RECORD EXCERPTS below:

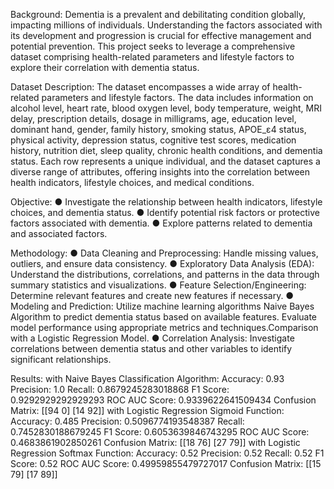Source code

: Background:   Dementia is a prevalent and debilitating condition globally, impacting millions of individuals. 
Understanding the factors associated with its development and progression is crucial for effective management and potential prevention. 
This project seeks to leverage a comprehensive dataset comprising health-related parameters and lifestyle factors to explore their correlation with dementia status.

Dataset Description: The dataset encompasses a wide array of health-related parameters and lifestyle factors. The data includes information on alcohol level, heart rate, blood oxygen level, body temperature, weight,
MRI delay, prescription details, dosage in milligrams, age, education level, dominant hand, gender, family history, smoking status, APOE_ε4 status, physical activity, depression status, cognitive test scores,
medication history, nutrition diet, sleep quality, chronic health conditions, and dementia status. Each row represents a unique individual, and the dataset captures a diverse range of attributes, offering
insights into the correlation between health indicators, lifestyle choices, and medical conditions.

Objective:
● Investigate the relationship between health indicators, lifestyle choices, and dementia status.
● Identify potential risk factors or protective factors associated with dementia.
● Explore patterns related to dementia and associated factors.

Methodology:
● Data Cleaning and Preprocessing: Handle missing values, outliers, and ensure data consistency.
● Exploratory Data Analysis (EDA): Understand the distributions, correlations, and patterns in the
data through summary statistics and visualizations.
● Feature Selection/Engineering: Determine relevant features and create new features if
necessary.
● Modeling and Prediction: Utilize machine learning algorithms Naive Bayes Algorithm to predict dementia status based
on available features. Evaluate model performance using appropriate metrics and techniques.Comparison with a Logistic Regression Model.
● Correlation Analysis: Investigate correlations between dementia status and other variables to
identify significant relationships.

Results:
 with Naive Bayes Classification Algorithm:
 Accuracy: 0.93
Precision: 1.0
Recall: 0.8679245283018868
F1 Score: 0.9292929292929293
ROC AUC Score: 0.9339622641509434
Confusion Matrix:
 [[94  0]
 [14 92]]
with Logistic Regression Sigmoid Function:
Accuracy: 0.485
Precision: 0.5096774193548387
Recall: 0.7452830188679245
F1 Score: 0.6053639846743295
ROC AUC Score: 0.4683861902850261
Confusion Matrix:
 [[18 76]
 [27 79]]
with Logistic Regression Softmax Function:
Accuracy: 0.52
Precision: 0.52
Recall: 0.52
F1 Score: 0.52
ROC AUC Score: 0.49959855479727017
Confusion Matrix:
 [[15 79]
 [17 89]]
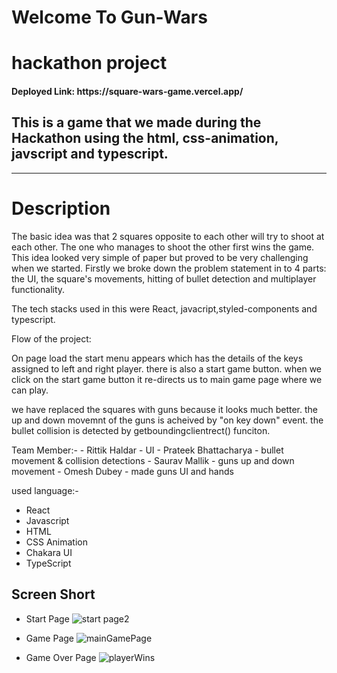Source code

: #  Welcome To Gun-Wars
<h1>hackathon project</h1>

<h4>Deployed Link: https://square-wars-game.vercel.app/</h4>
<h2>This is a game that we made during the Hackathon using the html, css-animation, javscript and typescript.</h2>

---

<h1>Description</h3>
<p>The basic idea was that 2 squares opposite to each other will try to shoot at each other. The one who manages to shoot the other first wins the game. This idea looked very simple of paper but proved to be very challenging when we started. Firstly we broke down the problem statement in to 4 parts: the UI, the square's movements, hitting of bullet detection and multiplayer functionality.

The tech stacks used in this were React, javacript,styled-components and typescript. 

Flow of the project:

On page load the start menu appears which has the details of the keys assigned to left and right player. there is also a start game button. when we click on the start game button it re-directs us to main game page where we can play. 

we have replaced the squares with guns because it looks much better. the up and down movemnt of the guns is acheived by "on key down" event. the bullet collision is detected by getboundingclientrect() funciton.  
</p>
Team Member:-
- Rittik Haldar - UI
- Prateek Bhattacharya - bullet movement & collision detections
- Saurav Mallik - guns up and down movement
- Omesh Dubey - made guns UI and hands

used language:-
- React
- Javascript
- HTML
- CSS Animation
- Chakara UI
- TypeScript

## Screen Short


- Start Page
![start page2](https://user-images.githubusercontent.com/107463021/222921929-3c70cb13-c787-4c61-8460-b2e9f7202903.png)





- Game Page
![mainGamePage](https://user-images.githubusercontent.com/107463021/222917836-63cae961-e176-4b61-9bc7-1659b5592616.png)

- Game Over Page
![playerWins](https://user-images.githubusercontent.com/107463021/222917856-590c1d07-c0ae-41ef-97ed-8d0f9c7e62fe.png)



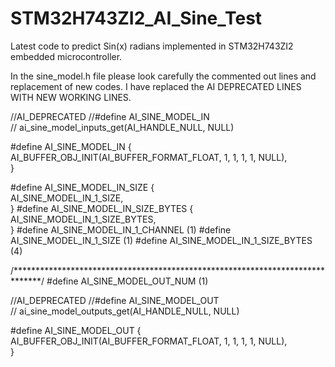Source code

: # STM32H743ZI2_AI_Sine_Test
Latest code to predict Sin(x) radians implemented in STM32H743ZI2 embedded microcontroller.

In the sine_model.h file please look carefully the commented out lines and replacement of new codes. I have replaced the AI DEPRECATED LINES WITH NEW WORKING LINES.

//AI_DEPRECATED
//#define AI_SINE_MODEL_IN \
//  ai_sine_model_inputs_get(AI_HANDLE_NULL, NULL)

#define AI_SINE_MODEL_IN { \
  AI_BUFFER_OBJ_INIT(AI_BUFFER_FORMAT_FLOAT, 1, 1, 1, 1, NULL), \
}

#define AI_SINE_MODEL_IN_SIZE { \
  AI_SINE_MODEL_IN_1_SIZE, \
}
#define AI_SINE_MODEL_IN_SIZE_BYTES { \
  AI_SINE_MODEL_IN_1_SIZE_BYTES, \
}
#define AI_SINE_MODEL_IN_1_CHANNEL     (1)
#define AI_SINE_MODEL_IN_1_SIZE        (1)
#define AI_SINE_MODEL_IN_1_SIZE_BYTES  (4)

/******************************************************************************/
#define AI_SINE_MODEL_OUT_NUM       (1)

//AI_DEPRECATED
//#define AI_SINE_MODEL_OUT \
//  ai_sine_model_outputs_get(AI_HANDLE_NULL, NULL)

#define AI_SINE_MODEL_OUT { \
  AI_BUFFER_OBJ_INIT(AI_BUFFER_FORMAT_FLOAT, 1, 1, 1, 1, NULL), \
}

End of RECORD EXCERPTS.

ABOUT THIS TASK: Go through the data above and print exactly the lines from its first line through the line holding "ensure data consistency.", both included, leaving pictures aside.

RESULT:
Source code

: Background:   Dementia is a prevalent and debilitating condition globally, impacting millions of individuals. 
Understanding the factors associated with its development and progression is crucial for effective management and potential prevention. 
This project seeks to leverage a comprehensive dataset comprising health-related parameters and lifestyle factors to explore their correlation with dementia status.

Dataset Description: The dataset encompasses a wide array of health-related parameters and lifestyle factors. The data includes information on alcohol level, heart rate, blood oxygen level, body temperature, weight,
MRI delay, prescription details, dosage in milligrams, age, education level, dominant hand, gender, family history, smoking status, APOE_ε4 status, physical activity, depression status, cognitive test scores,
medication history, nutrition diet, sleep quality, chronic health conditions, and dementia status. Each row represents a unique individual, and the dataset captures a diverse range of attributes, offering
insights into the correlation between health indicators, lifestyle choices, and medical conditions.

Objective:
● Investigate the relationship between health indicators, lifestyle choices, and dementia status.
● Identify potential risk factors or protective factors associated with dementia.
● Explore patterns related to dementia and associated factors.

Methodology:
● Data Cleaning and Preprocessing: Handle missing values, outliers, and ensure data consistency.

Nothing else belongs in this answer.